┌─ RECORDS TO PROCESS

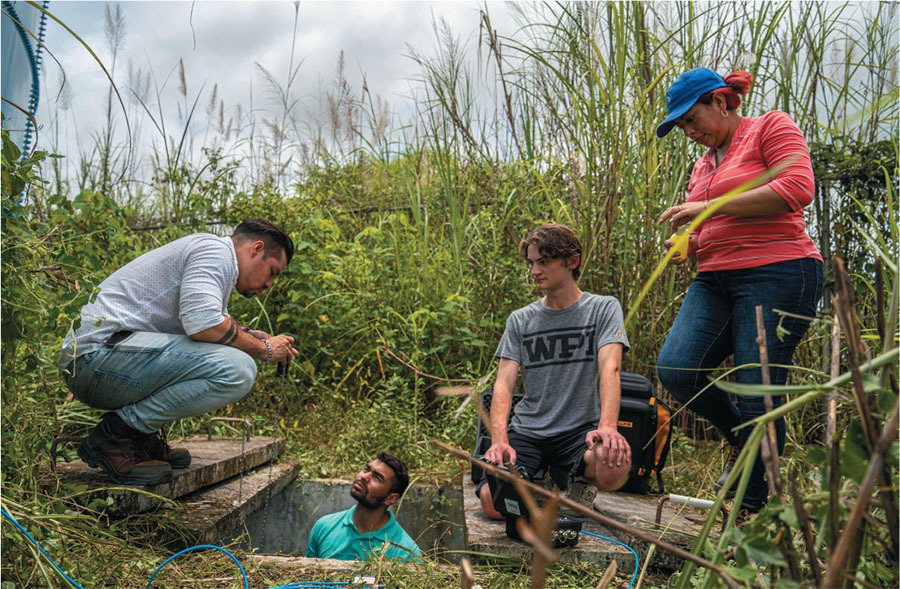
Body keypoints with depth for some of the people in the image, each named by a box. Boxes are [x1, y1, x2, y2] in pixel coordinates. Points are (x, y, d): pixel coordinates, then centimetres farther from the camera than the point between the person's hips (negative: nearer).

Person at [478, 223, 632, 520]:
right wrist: (499, 439, -19)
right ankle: (534, 484, 12)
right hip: (526, 432, 2)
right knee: (493, 501, -23)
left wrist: (607, 426, -31)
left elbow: (609, 368, -13)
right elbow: (503, 383, -1)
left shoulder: (604, 308, 3)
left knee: (615, 468, -35)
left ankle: (583, 480, 2)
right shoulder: (520, 320, 9)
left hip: (580, 429, -2)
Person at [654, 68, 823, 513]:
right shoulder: (703, 164, 25)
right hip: (716, 280, 7)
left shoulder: (772, 127, 4)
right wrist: (688, 246, 5)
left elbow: (796, 188, -12)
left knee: (758, 393, -6)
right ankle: (739, 438, 14)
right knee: (675, 368, -14)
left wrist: (709, 207, -12)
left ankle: (751, 510, 11)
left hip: (777, 274, -6)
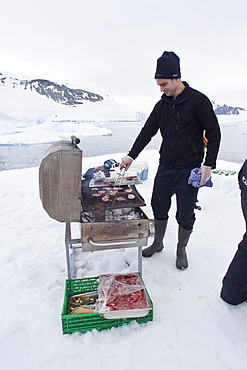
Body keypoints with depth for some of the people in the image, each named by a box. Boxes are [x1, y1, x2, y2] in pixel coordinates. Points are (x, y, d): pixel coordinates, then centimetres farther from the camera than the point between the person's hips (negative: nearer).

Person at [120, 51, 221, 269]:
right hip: (165, 168, 5)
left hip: (189, 170, -5)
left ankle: (181, 250, 29)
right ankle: (158, 243, 35)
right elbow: (147, 132, 12)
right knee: (159, 208, 12)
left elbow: (214, 132, -8)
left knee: (185, 215, 5)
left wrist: (208, 165, -13)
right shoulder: (162, 105, 8)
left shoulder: (198, 100, -9)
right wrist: (131, 155, 4)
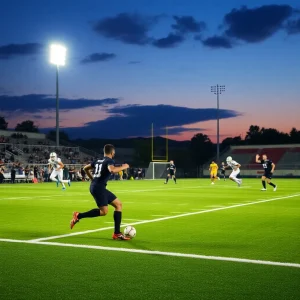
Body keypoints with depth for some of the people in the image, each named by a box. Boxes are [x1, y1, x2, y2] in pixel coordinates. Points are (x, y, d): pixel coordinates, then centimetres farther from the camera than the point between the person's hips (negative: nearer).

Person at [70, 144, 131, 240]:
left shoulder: (98, 160, 17)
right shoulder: (109, 161, -8)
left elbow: (86, 168, 26)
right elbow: (112, 170, -31)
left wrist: (92, 179, 33)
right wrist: (123, 167, -15)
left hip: (95, 187, 9)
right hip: (99, 188, -9)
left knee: (118, 204, 8)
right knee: (104, 211, -11)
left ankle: (117, 233, 5)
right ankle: (78, 216, -4)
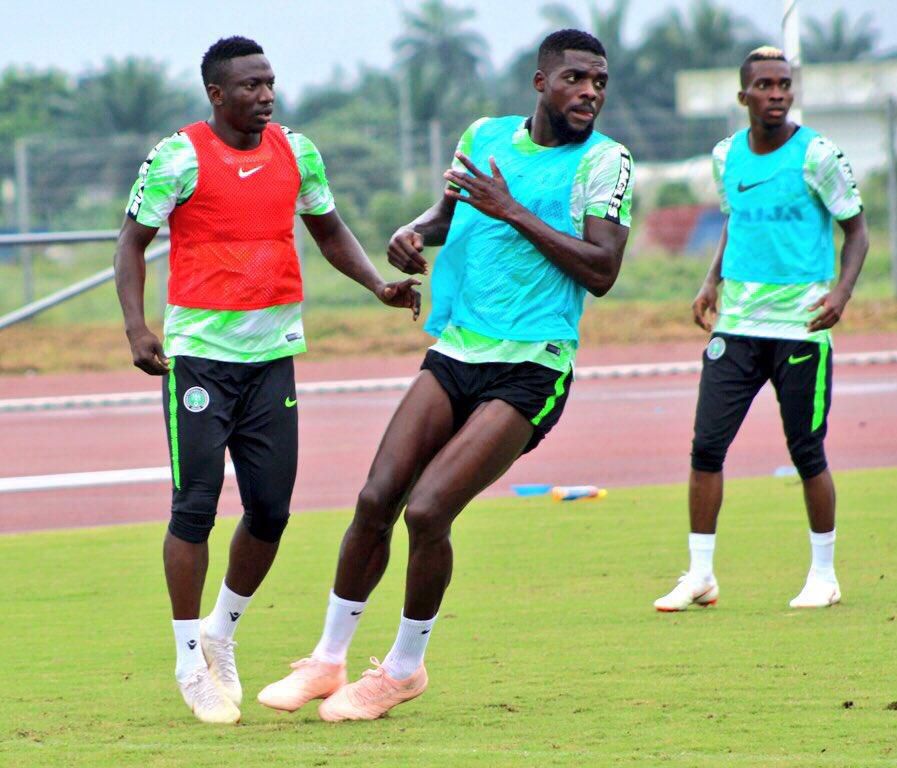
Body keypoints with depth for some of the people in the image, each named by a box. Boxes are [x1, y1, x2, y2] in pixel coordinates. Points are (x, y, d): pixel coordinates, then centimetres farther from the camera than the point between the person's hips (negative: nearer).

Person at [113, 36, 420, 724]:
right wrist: (137, 329, -14)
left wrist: (379, 286, 5)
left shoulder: (296, 151, 7)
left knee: (271, 510, 3)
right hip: (200, 351, -5)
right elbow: (133, 242, -1)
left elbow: (329, 230, 21)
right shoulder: (179, 157, -7)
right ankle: (191, 662, 2)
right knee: (195, 505, -7)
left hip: (274, 351, 5)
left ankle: (221, 634, 24)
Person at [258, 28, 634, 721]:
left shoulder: (604, 162, -5)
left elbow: (602, 272, -15)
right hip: (453, 355, 5)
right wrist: (414, 233, 6)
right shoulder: (486, 136, 11)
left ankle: (404, 668, 5)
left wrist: (512, 212, -17)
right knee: (376, 501, -5)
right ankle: (328, 661, 12)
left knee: (426, 511, -16)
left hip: (529, 371, -5)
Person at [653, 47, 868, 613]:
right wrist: (713, 282, 9)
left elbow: (856, 228, 0)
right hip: (736, 325, 4)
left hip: (801, 326, -4)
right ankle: (701, 576, 4)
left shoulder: (817, 155, -6)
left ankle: (824, 575, 15)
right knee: (707, 445, -3)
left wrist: (842, 291, -16)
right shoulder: (727, 156, 8)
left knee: (807, 452, 1)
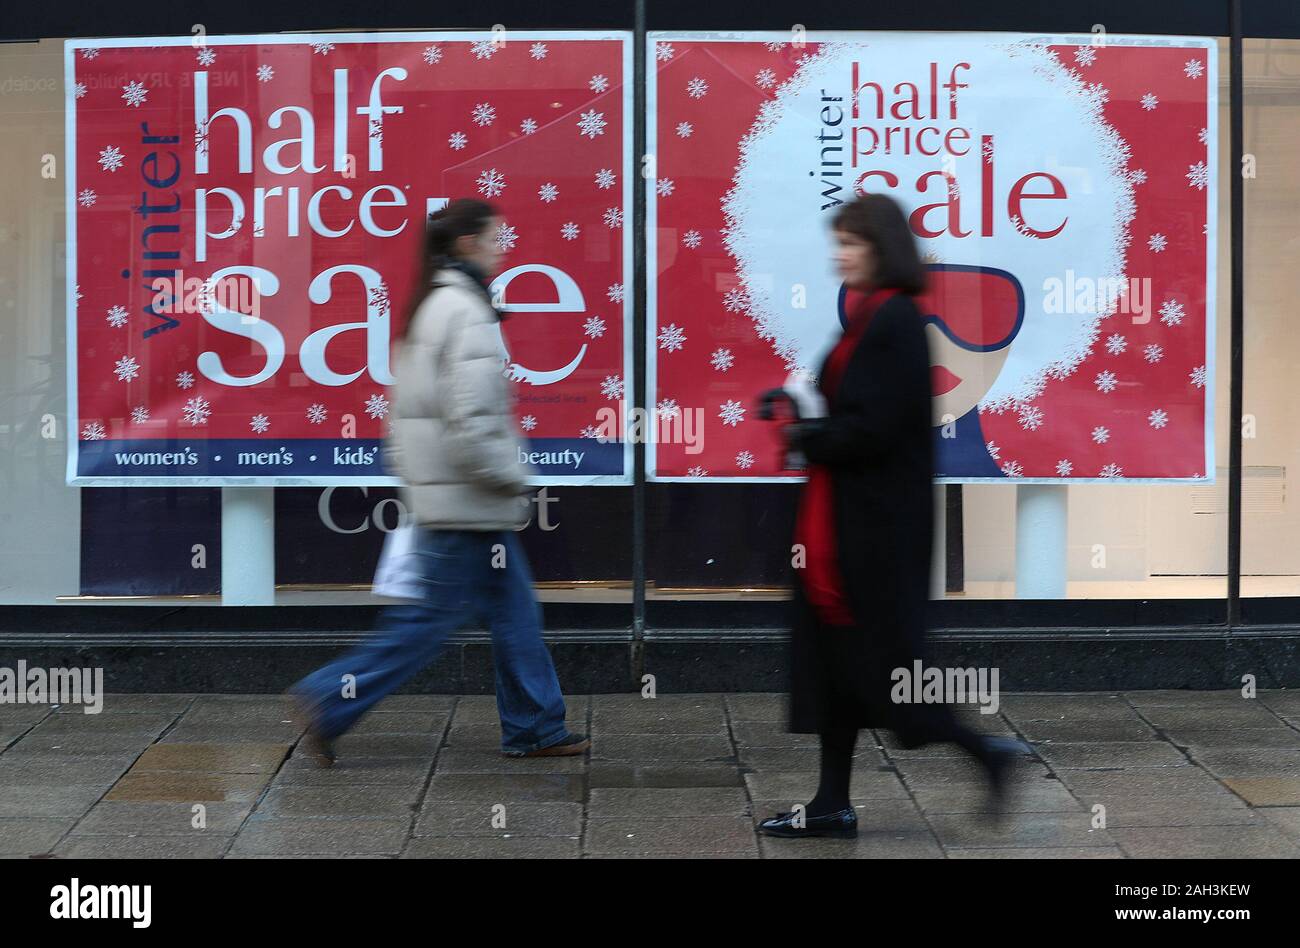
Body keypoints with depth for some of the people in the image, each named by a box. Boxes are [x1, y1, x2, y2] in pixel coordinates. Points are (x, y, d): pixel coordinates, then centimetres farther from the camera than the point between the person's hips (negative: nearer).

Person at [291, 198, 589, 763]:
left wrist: (407, 472, 19)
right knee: (432, 617, -3)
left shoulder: (432, 306, 15)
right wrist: (513, 478, -13)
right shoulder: (466, 312, -16)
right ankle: (330, 701, 2)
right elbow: (470, 421, -23)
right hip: (466, 501, -10)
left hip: (441, 490, 10)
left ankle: (535, 729, 19)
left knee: (514, 608, 13)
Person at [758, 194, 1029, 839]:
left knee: (874, 658, -3)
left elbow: (872, 428, -22)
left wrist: (804, 438, -8)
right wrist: (805, 426, 1)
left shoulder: (893, 322, -16)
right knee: (836, 657, 11)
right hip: (854, 514, 10)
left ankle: (986, 753, 9)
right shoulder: (873, 318, 13)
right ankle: (832, 805, 17)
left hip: (875, 519, -10)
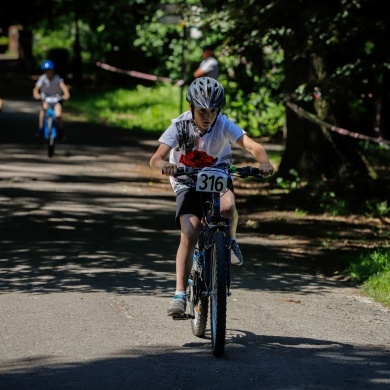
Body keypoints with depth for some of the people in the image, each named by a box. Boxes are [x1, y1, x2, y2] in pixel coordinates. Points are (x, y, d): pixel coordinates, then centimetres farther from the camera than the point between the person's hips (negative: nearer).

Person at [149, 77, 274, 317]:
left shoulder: (224, 125, -20)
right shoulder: (181, 126, -21)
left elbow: (253, 146, -32)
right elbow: (156, 158, -30)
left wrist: (264, 161, -54)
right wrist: (165, 165, -54)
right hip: (188, 183, 0)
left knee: (227, 207, -34)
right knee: (189, 234, -19)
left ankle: (230, 241, -1)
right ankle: (180, 295, -15)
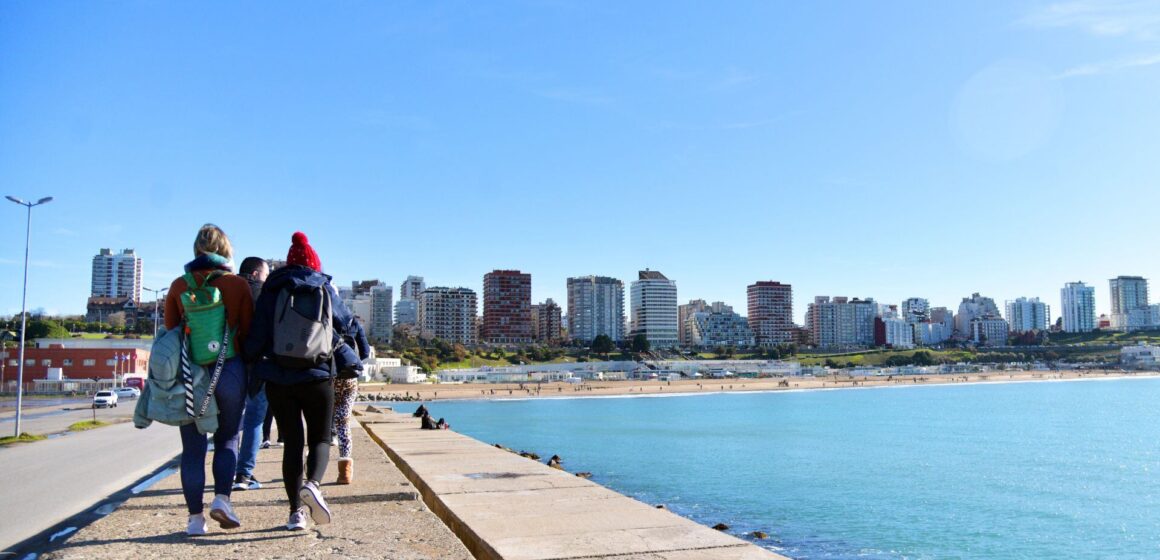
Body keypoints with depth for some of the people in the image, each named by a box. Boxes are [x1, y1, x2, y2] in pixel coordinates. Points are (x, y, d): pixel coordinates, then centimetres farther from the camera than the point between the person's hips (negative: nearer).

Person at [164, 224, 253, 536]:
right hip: (230, 370, -1)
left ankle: (195, 517, 9)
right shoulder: (238, 285, -3)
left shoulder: (179, 285, 2)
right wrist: (250, 371, 11)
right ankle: (222, 498, -2)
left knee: (193, 447, 8)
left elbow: (170, 330, 7)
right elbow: (248, 333, -1)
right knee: (227, 439, 15)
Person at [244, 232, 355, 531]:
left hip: (278, 380, 1)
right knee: (320, 438, 8)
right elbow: (347, 324, 12)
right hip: (317, 378, -1)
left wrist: (251, 364, 11)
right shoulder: (325, 288, 4)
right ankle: (312, 484, -21)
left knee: (292, 442, 9)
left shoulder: (272, 291, 4)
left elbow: (257, 335, -1)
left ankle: (296, 511, 7)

└─

Would you print the whole listing exactly, omitting the pictures?

RESPONSE AREA:
Body keypoints with depth for some of the people in the image, each named by a box. Boxes are [x1, y1, x2, y2] in pixel coordinates. Points are (x, y, d): pixel coordinates, then centimetres farther from the camera than the point between the person's hips (negative: nearer).

Person at [478, 223, 632, 520]:
right wrist: (499, 439, -19)
right ankle: (534, 484, 12)
right hip: (526, 432, 2)
right knee: (493, 501, -23)
left wrist: (607, 426, -31)
left elbow: (609, 368, -13)
right elbow: (503, 383, -1)
left shoulder: (604, 308, 3)
left knee: (615, 468, -35)
left ankle: (583, 480, 2)
right shoulder: (520, 320, 9)
left hip: (580, 429, -2)
Person at [654, 68, 823, 513]:
right shoulder: (703, 164, 25)
right hip: (716, 280, 7)
left shoulder: (772, 127, 4)
right wrist: (688, 246, 5)
left elbow: (796, 188, -12)
left knee: (758, 393, -6)
right ankle: (739, 438, 14)
right knee: (675, 368, -14)
left wrist: (709, 207, -12)
left ankle: (751, 510, 11)
left hip: (777, 274, -6)
Body keypoints with depth for some of the people in the image, each named by a box. Boxes are [x1, y1, x2, y2] in pixel coordinates. Points are (x, y, d): pixel coordinates, then centimetres farther from the camera than the point between the person's hips (negative: nearer).

Person at [120, 51, 221, 269]:
right hip: (165, 168, 5)
left hip: (189, 170, -5)
left ankle: (181, 250, 29)
right ankle: (158, 243, 35)
right elbow: (147, 132, 12)
right knee: (159, 208, 12)
left elbow: (214, 132, -8)
left knee: (185, 215, 5)
left wrist: (208, 165, -13)
right shoulder: (162, 105, 8)
left shoulder: (198, 100, -9)
right wrist: (131, 155, 4)
Body keypoints with depth for some of the people in the image, each named by a box. Boxes are [x1, y1, x2, y2] in pixel coordinates. Points are (x, y, d): pixel coordinates, then centimetres farther from the camera than the point between the person's hips (negative: nearer).

Person at [70, 144, 131, 240]:
left shoulder: (98, 160, 17)
right shoulder: (109, 161, -8)
left elbow: (86, 168, 26)
right elbow: (112, 170, -31)
left wrist: (92, 179, 33)
right wrist: (123, 167, -15)
left hip: (95, 187, 9)
right hip: (99, 188, -9)
left knee: (118, 204, 8)
right knee: (104, 211, -11)
left ankle: (117, 233, 5)
right ankle: (78, 216, -4)
Body keypoints with depth for some of the people in the image, each named by a box. Boxes are [x1, y1, x2, y2] in pixel coordinates. Points are (x, y, d): pixel coordinates, then centimetres farther from the camera than the point between the person's hips (negative: nearer).

Person at [113, 36, 420, 724]:
right wrist: (137, 329, -14)
left wrist: (379, 286, 5)
left shoulder: (296, 151, 7)
left knee: (271, 510, 3)
right hip: (200, 351, -5)
right elbow: (133, 242, -1)
left elbow: (329, 230, 21)
right shoulder: (179, 157, -7)
right ankle: (191, 662, 2)
right knee: (195, 505, -7)
left hip: (274, 351, 5)
left ankle: (221, 634, 24)
Person at [258, 28, 634, 721]:
left shoulder: (604, 162, -5)
left elbow: (602, 272, -15)
right hip: (453, 355, 5)
right wrist: (414, 233, 6)
right shoulder: (486, 136, 11)
left ankle: (404, 668, 5)
left wrist: (512, 212, -17)
right knee: (376, 501, -5)
right ankle: (328, 661, 12)
left knee: (426, 511, -16)
left hip: (529, 371, -5)
Person at [653, 47, 868, 613]:
right wrist: (713, 282, 9)
left elbow: (856, 228, 0)
right hip: (736, 325, 4)
left hip: (801, 326, -4)
right ankle: (701, 576, 4)
left shoulder: (817, 155, -6)
left ankle: (824, 575, 15)
right knee: (707, 445, -3)
left wrist: (842, 291, -16)
right shoulder: (727, 156, 8)
left knee: (807, 452, 1)
Body keypoints with depth for some of the people in the image, each named by a box. Boxes are [x1, y1, x2, y2] in pixel coordinates. Points are (x, y, d): pixel coordinates, then centimetres farther from the camera than the point between the person's hips (negative: nearer).

Person at [291, 198, 589, 763]:
left wrist: (407, 472, 19)
right knee: (432, 617, -3)
left shoulder: (432, 306, 15)
right wrist: (513, 478, -13)
right shoulder: (466, 312, -16)
right ankle: (330, 701, 2)
right elbow: (470, 421, -23)
right hip: (466, 501, -10)
left hip: (441, 490, 10)
left ankle: (535, 729, 19)
left knee: (514, 608, 13)
Person at [758, 194, 1029, 839]:
left knee: (874, 658, -3)
left elbow: (872, 428, -22)
left wrist: (804, 438, -8)
right wrist: (805, 426, 1)
left shoulder: (893, 322, -16)
right knee: (836, 657, 11)
right hip: (854, 514, 10)
left ankle: (986, 753, 9)
right shoulder: (873, 318, 13)
right ankle: (832, 805, 17)
left hip: (875, 519, -10)
Body keypoints with depth for some of the people in the image, each named by a box. Boxes are [x1, y1, x2, y2] in pixel coordinates. Points are (x, y, d): pixel coordinates, then centimetres farther from the camera than the point between the person's hips (negative: nearer).

Person at [149, 77, 274, 317]:
left shoulder: (224, 125, -20)
right shoulder: (181, 126, -21)
left elbow: (253, 146, -32)
right elbow: (156, 158, -30)
left wrist: (264, 161, -54)
right wrist: (165, 165, -54)
right hip: (188, 183, 0)
left knee: (227, 207, -34)
right knee: (189, 234, -19)
left ankle: (230, 241, -1)
right ankle: (180, 295, -15)
Body keypoints with depth for some of the people in the image, each named by a box. Boxes are [x1, y1, x2, y2] in pixel coordinates. Points are (x, y, d): pixel coordinates, then centimetres farther from the camera than the point between the person's hips (negative: nearer).

Person at [164, 224, 253, 536]:
right hip: (230, 370, -1)
left ankle: (195, 517, 9)
right shoulder: (238, 285, -3)
left shoulder: (179, 285, 2)
right wrist: (250, 371, 11)
right ankle: (222, 498, -2)
left knee: (193, 447, 8)
left elbow: (170, 330, 7)
right elbow: (248, 333, -1)
right knee: (227, 439, 15)
Person at [244, 232, 355, 531]:
left hip: (278, 380, 1)
right knee: (320, 438, 8)
right elbow: (347, 324, 12)
right hip: (317, 378, -1)
left wrist: (251, 364, 11)
right shoulder: (325, 288, 4)
right ankle: (312, 484, -21)
left knee: (292, 442, 9)
left shoulder: (272, 291, 4)
left elbow: (257, 335, -1)
left ankle: (296, 511, 7)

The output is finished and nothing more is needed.